**What needs to be done**:
Copy all lines below that use the word "Gesloten".

>>>

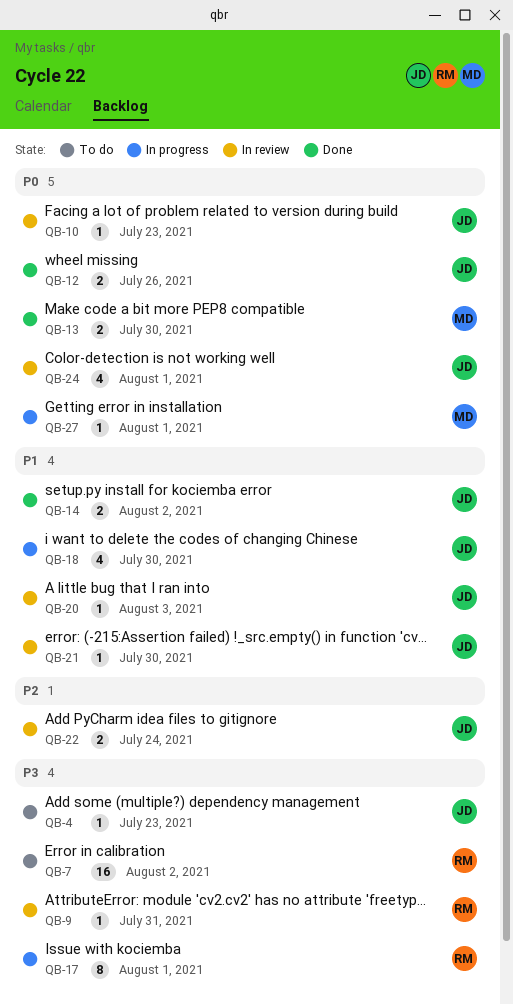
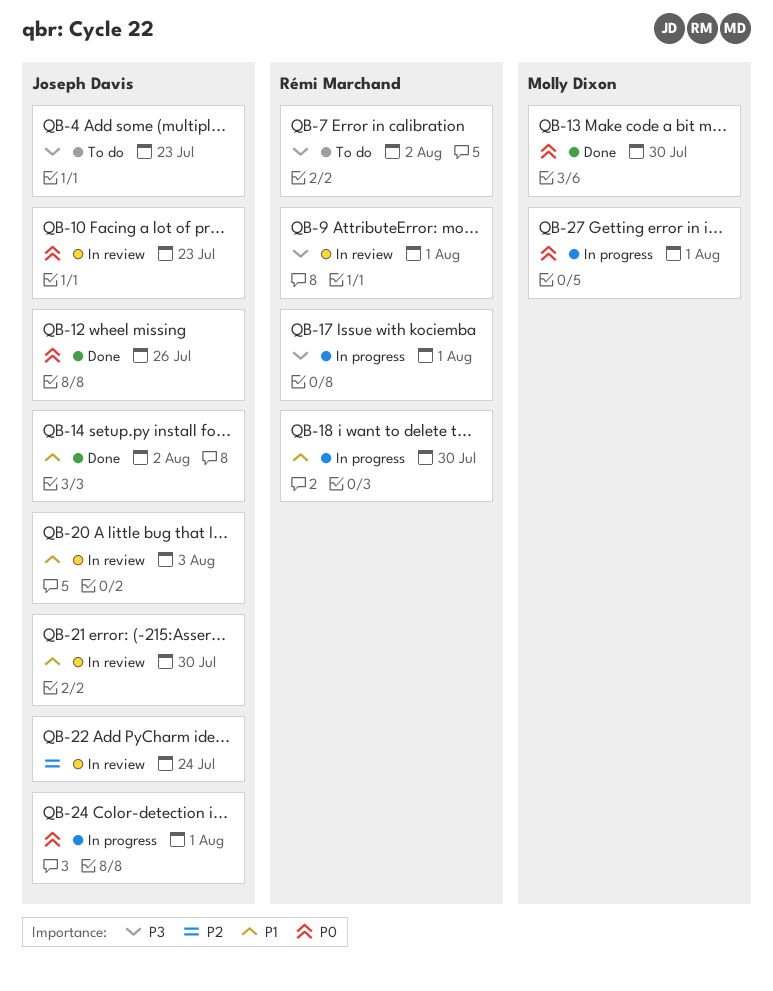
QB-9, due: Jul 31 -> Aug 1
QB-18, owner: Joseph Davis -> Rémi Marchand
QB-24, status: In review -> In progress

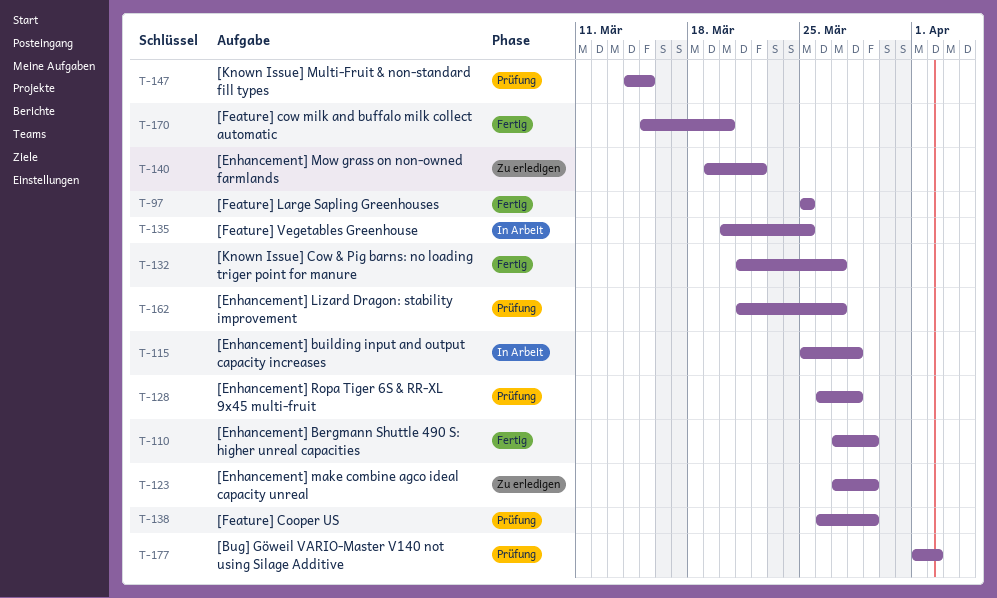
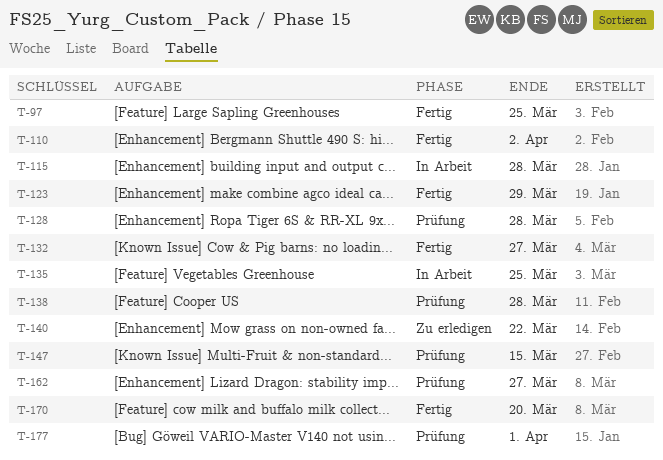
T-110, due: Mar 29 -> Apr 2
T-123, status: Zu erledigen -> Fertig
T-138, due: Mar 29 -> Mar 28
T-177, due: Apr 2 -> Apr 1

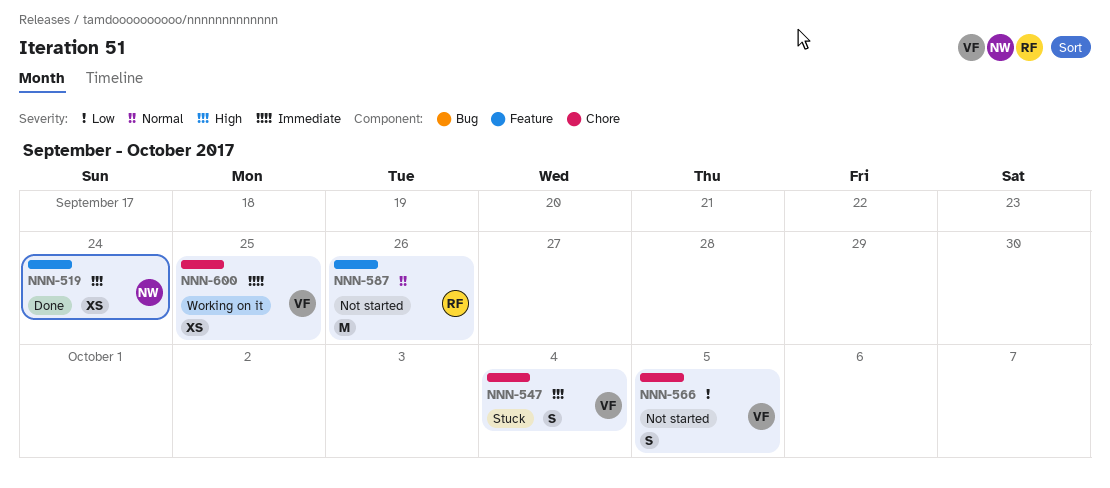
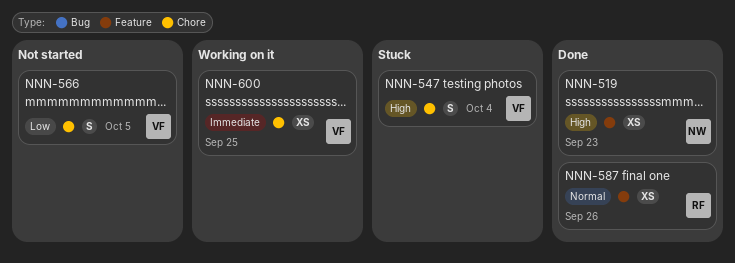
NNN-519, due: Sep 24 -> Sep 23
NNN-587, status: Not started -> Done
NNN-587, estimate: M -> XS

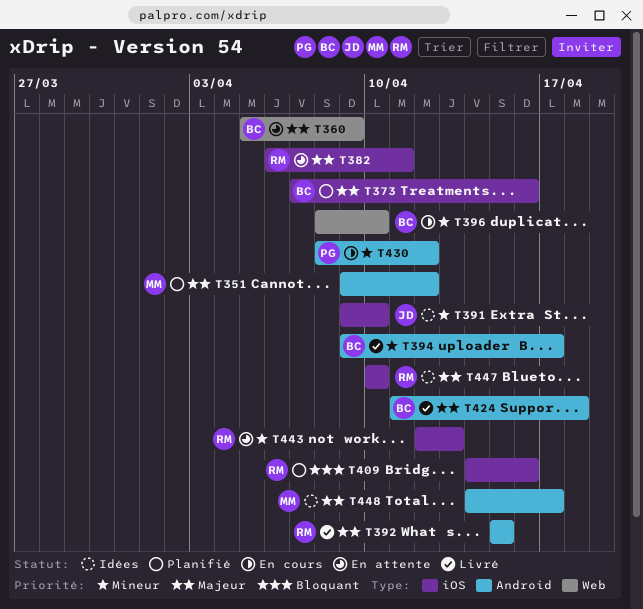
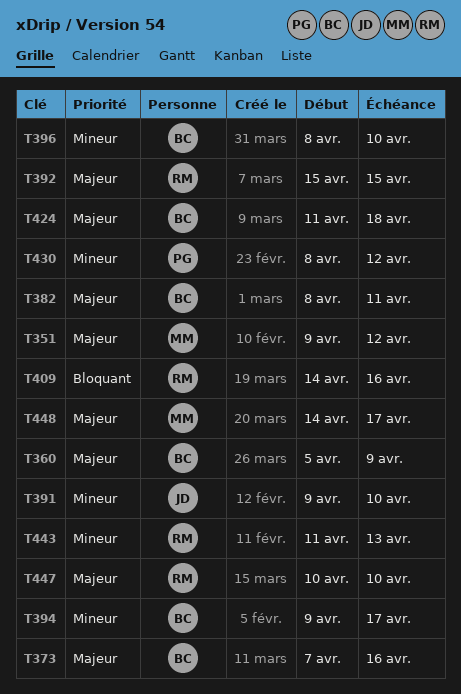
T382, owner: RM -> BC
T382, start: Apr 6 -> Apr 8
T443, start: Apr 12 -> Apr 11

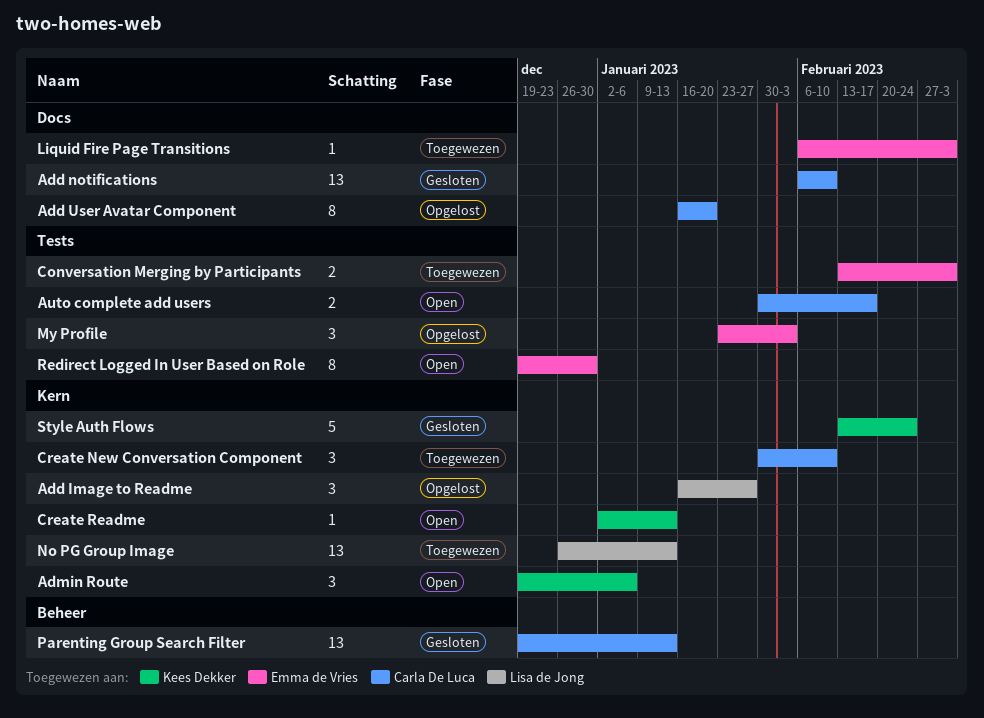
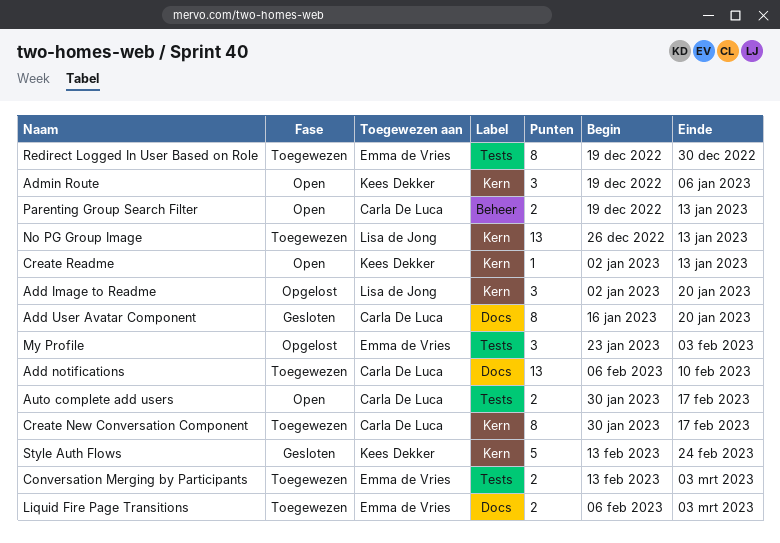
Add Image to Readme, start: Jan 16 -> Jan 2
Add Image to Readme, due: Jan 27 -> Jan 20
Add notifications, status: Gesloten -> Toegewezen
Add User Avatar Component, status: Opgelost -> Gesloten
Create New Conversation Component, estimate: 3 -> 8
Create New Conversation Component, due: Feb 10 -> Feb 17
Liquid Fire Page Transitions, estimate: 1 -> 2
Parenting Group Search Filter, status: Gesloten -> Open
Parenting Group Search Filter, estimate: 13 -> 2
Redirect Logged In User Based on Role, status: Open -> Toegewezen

<<<

**Answer section**:
Add notifications, status: Gesloten -> Toegewezen
Add User Avatar Component, status: Opgelost -> Gesloten
Parenting Group Search Filter, status: Gesloten -> Open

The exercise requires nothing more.